Task A: Restate word for word the part of the passage about Whitfield's case between "While in DS, he" and "parole board members,.", inclusive.
--- begin Text excerpt ---
Believing he was being set up to volunteer for electronic detention that wasn’t required, Whitfield told the counselor the form did not apply to him. When he was again instructed to sign, he demanded to see the entire form, not just the signature page. That demand was also ignored; instead CS supervisor Betsy Spiller stepped in and warned his refusal to sign would put him in violation of his MSR.

In all, Whitfield was ordered to sign the EDAF four times that day. Each time he refused and asked for an explanation. As it turned out, he was correct that there was no statutory requirement for his signature, but incorrect about not being required to submit electronic detention. Nevertheless, without that explanation nor even the rest of the form, he refused to sign it and received a disciplinary ticket. Instead of being released, he was taken to disciplinary segregation (DS). After six days there, an Adjustment Board found him guilty of the disciplinary charge, and he spent a total of more than four months in DS.

While in DS, he signed the EDAF. So when a revocation hearing was held by the Illinois Prisoner Review Board—which makes parole determinations—his release eligibility was not revoked. Nor was it revoked at a second hearing. But it was revoked at a third hearing held eight months after the incident. Whitfield ended up spending an additional 18 months in prison, and he was never released to MSR.

Whitfield then filed a pro se federal civil rights lawsuit in federal court for the Southern District of Illinois against Spiller, prison Warden William Gaetz and other prison staff, as well as parole board members, alleging violations of his First, Eighth and Fourteenth Amendment rights. The district court granted summary judgment to most defendants based on their lack of personal involvement, except the parole board members,.

The case then went to trial in January 2018, when Whitfield won a $50,000 jury verdict against parole board members Eric Althoff, Milton Maxwell and Angelia Blackman-Donovan. They proceeded to reach an undocketed settlement with Whitfield, who then appealed the grant of summary judgment in favor of Spiller and Gaetz.

To represent him on appeal, the Seventh Circuit appointed attorneys Hille R. Shepard, Christopher D. Batdorf-Barnes and Rebecca M. Lewis of Sidney Austin LLP in Chicago. The attorneys argued only Whitfield’s First and Eighth Amendment claims, forfeiting the others. The Court determined that Gaetz had too little personal involvement to be held liable. However, it found a triable fact issue existed regarding Spiller’s personal involvement in the disciplinary ticket that put Whitfield in DS for the first six days.
--- end Text excerpt ---
--- begin Records for the task ---
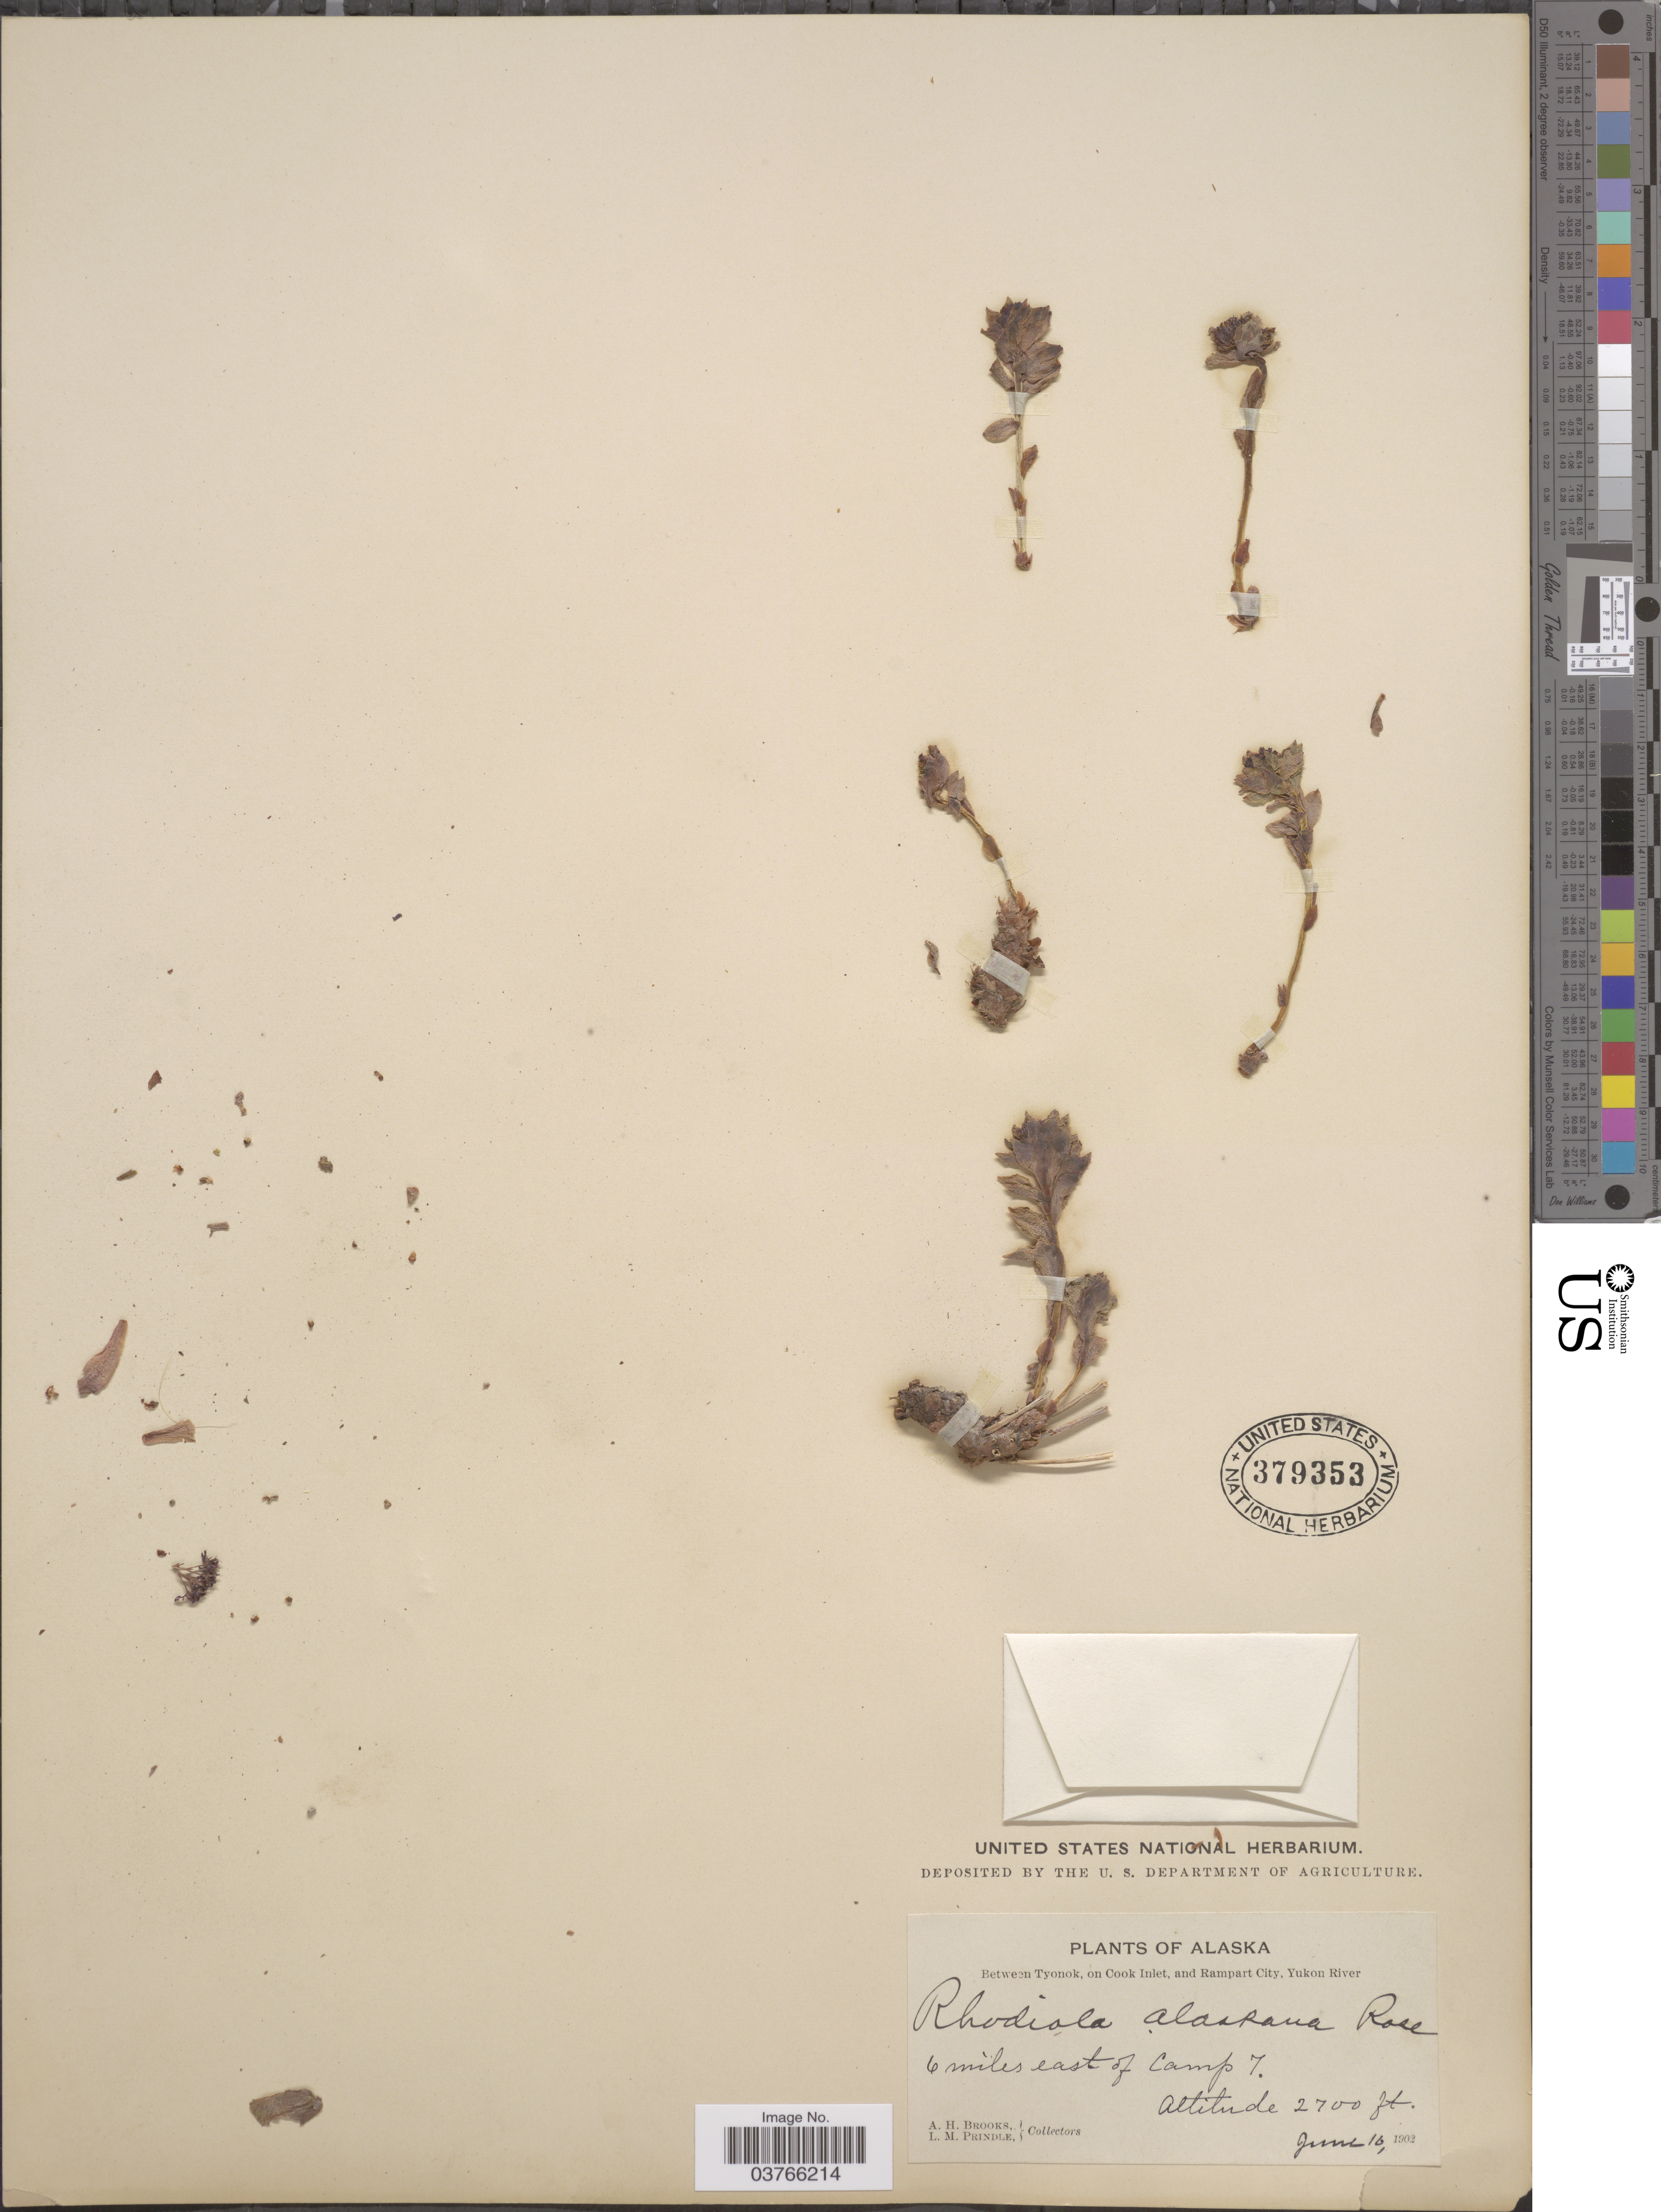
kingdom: Plantae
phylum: Tracheophyta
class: Magnoliopsida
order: Saxifragales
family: Crassulaceae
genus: Rhodiola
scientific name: Rhodiola integrifolia subsp. integrifolia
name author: Raf.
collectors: A. Brooks & L. Prindle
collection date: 1902-06-16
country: United States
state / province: Alaska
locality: Between Tyonok, on Cook Inlet, and Rampart City, Yukon River. 6 miles east of Camp 7.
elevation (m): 823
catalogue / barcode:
--- end Records for the task ---
Task B: Quote the lines of the records between the one holding "state / province: Alaska" and the final line, inclusive.

Worked answer A:
While in DS, he signed the EDAF. So when a revocation hearing was held by the Illinois Prisoner Review Board—which makes parole determinations—his release eligibility was not revoked. Nor was it revoked at a second hearing. But it was revoked at a third hearing held eight months after the incident. Whitfield ended up spending an additional 18 months in prison, and he was never released to MSR.

Whitfield then filed a pro se federal civil rights lawsuit in federal court for the Southern District of Illinois against Spiller, prison Warden William Gaetz and other prison staff, as well as parole board members, alleging violations of his First, Eighth and Fourteenth Amendment rights. The district court granted summary judgment to most defendants based on their lack of personal involvement, except the parole board members,.

Worked answer B:
state / province: Alaska
locality: Between Tyonok, on Cook Inlet, and Rampart City, Yukon River. 6 miles east of Camp 7.
elevation (m): 823
catalogue / barcode:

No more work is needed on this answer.